## What you have to do
Using the records below, locate all lines containing "frame" and return them.

-- -- --

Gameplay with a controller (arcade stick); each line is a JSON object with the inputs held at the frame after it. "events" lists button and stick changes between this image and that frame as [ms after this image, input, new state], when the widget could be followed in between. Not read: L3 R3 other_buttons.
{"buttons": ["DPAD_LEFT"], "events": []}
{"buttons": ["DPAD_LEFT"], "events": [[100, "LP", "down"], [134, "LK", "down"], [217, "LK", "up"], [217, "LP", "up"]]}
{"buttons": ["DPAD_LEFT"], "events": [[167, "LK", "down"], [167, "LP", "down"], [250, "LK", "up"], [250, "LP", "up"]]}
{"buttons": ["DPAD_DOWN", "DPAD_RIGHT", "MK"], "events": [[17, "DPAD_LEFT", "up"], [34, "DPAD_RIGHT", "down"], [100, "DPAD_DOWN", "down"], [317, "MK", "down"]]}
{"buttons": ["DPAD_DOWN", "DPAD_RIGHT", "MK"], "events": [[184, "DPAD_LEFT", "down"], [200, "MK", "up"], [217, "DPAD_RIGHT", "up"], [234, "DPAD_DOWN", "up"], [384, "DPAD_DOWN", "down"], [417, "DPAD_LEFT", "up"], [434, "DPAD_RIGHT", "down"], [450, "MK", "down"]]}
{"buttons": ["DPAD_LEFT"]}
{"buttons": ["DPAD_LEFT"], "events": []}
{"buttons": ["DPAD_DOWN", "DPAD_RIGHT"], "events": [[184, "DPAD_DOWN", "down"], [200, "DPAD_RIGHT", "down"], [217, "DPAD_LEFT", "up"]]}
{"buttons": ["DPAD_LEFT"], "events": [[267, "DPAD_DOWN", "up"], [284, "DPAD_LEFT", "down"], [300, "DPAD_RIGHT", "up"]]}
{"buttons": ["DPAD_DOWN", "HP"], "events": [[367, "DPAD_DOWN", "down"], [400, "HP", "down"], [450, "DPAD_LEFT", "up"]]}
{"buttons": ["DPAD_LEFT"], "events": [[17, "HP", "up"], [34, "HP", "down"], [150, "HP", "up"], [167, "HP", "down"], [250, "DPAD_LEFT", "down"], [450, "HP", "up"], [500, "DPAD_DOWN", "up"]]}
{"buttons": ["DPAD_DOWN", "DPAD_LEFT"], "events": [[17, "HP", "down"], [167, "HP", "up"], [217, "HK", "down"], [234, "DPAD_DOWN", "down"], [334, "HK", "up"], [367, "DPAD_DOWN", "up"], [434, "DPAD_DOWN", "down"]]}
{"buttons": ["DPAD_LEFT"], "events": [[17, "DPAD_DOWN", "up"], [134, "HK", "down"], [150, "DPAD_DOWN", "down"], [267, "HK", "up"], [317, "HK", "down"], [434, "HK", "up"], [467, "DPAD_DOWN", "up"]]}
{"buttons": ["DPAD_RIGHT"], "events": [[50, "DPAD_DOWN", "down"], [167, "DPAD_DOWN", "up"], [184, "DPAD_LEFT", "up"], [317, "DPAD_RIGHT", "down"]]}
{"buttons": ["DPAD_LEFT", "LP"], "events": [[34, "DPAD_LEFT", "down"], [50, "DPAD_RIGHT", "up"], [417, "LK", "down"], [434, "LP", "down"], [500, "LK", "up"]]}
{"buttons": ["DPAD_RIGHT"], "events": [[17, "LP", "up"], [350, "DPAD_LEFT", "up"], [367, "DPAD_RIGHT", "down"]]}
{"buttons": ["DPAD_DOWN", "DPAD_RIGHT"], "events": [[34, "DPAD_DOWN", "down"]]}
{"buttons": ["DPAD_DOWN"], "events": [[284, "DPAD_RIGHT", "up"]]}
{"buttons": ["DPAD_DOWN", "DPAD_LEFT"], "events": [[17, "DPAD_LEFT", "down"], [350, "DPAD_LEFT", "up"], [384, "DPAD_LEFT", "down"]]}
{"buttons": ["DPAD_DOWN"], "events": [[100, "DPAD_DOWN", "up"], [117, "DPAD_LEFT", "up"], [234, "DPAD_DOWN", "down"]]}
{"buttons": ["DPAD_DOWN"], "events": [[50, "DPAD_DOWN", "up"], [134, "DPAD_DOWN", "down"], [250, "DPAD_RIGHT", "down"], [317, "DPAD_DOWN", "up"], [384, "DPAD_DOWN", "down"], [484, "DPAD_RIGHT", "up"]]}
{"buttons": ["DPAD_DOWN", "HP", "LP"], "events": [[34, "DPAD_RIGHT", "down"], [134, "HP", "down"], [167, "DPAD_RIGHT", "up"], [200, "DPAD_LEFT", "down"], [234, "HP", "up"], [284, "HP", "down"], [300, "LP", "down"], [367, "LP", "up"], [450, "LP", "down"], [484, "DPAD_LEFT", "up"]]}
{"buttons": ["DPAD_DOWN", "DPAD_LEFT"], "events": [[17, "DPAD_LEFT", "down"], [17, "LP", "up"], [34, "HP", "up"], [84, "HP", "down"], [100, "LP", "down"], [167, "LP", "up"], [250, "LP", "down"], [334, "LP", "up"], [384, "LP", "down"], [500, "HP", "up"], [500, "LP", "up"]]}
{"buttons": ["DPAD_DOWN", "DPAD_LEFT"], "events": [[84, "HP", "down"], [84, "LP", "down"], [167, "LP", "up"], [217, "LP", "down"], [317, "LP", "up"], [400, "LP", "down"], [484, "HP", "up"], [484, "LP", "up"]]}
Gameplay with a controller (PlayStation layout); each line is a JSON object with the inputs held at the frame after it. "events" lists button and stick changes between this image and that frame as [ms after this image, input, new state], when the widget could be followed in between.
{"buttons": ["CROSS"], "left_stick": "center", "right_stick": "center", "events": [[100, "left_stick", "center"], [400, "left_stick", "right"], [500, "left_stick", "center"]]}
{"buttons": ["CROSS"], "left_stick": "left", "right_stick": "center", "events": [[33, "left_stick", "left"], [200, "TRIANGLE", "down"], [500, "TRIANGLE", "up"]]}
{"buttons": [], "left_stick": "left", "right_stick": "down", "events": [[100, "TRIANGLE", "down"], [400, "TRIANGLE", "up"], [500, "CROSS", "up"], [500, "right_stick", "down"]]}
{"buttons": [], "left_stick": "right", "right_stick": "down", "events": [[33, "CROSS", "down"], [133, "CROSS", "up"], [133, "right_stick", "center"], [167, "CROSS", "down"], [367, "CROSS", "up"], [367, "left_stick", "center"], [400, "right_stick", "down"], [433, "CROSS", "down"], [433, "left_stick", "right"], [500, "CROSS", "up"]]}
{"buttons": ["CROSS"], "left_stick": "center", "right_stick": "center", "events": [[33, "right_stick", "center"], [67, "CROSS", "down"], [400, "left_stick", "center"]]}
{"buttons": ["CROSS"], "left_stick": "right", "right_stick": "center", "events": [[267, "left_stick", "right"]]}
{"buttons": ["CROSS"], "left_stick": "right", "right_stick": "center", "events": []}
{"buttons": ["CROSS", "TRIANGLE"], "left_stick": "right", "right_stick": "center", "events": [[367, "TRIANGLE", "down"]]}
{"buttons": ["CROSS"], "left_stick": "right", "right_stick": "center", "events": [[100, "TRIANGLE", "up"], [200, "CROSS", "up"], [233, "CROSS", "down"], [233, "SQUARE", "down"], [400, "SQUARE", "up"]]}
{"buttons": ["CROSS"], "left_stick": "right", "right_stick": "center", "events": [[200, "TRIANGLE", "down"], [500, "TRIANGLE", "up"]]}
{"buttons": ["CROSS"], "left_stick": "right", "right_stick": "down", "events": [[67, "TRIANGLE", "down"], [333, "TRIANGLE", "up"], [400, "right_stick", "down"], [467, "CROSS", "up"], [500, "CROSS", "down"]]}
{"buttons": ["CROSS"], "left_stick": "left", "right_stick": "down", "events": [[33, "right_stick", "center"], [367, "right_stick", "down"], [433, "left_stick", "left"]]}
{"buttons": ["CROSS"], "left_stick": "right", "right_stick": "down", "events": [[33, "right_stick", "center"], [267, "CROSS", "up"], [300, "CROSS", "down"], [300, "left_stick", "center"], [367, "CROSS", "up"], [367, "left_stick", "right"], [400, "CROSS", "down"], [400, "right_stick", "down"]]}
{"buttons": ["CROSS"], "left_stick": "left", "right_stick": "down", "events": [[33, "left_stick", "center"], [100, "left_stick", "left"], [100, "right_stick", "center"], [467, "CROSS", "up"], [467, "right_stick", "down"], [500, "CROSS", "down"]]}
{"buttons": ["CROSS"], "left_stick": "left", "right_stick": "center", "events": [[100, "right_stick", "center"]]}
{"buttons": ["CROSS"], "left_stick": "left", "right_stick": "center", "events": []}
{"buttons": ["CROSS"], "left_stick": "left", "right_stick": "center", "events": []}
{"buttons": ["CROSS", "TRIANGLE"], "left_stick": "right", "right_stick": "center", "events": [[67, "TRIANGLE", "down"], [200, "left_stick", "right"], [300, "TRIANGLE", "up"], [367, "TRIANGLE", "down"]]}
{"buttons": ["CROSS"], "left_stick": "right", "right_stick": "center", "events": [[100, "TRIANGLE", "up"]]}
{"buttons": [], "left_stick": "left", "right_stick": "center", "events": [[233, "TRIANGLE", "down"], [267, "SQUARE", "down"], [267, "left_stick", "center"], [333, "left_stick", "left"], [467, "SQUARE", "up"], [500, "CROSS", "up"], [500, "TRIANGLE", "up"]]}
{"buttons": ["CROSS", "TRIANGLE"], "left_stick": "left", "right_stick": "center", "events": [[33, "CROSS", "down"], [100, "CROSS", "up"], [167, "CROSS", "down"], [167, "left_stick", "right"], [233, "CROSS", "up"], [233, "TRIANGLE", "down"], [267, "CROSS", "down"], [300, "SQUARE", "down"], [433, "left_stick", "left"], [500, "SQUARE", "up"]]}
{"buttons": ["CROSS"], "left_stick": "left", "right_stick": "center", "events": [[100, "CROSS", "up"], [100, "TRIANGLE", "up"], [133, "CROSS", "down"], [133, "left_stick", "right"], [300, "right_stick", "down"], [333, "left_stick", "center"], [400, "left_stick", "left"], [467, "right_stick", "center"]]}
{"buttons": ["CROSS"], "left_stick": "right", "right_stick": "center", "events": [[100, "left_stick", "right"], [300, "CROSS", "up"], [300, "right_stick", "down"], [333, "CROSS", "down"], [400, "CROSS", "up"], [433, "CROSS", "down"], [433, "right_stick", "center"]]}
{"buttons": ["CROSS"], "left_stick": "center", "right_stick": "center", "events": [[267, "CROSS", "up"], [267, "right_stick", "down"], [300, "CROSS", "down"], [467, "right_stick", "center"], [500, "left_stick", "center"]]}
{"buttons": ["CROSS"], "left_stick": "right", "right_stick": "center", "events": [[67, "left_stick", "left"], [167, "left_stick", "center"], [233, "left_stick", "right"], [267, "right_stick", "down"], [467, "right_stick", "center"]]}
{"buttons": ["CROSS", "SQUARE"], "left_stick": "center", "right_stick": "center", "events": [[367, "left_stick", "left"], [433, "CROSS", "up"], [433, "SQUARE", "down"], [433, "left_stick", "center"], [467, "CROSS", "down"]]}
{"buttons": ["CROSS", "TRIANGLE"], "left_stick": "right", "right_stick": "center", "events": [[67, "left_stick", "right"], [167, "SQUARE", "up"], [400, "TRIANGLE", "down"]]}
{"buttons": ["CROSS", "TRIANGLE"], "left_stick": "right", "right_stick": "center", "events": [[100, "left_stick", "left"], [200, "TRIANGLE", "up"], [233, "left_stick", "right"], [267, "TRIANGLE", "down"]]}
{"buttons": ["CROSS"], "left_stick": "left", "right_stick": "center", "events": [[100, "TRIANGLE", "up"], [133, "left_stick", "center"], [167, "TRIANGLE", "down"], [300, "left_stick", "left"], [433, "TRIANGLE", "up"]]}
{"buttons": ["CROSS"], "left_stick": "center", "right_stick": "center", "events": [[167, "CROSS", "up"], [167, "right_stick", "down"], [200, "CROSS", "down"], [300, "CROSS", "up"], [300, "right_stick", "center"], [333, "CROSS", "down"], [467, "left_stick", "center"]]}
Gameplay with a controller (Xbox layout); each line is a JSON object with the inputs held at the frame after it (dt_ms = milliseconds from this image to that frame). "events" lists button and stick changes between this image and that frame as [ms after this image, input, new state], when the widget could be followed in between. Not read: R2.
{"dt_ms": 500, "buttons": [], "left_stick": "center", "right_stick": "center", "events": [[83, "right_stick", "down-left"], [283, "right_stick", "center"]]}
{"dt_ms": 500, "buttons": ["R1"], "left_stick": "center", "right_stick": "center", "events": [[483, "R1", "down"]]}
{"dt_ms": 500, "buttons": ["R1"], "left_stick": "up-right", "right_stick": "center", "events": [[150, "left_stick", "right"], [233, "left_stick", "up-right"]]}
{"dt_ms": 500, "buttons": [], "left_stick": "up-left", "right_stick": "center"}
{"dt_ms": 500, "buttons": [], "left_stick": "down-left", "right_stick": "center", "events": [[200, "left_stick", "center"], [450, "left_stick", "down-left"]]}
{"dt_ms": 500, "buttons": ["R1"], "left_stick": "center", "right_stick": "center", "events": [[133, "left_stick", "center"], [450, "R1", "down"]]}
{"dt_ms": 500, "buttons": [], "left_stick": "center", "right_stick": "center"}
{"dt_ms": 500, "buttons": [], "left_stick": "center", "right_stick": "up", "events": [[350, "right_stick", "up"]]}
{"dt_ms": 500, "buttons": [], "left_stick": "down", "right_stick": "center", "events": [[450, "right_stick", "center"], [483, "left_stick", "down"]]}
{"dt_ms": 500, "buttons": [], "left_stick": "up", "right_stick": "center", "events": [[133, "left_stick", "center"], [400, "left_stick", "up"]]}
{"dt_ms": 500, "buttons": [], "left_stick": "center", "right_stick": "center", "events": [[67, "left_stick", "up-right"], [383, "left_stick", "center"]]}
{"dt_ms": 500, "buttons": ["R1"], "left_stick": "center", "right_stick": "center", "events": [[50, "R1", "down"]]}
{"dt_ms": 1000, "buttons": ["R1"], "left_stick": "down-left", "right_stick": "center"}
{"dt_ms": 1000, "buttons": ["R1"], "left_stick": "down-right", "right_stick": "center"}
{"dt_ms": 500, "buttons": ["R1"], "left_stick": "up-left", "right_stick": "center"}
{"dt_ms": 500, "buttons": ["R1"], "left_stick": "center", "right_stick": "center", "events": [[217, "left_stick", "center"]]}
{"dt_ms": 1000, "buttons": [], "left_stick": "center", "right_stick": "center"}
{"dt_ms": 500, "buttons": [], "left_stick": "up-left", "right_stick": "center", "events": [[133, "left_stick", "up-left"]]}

-- -- --

## Written solution
Gameplay with a controller (arcade stick); each line is a JSON object with the inputs held at the frame after it. "events" lists button and stick changes between this image and that frame as [ms after this image, input, new state], when the widget could be followed in between. Not read: L3 R3 other_buttons.
Gameplay with a controller (PlayStation layout); each line is a JSON object with the inputs held at the frame after it. "events" lists button and stick changes between this image and that frame as [ms after this image, input, new state], when the widget could be followed in between.
Gameplay with a controller (Xbox layout); each line is a JSON object with the inputs held at the frame after it (dt_ms = milliseconds from this image to that frame). "events" lists button and stick changes between this image and that frame as [ms after this image, input, new state], when the widget could be followed in between. Not read: R2.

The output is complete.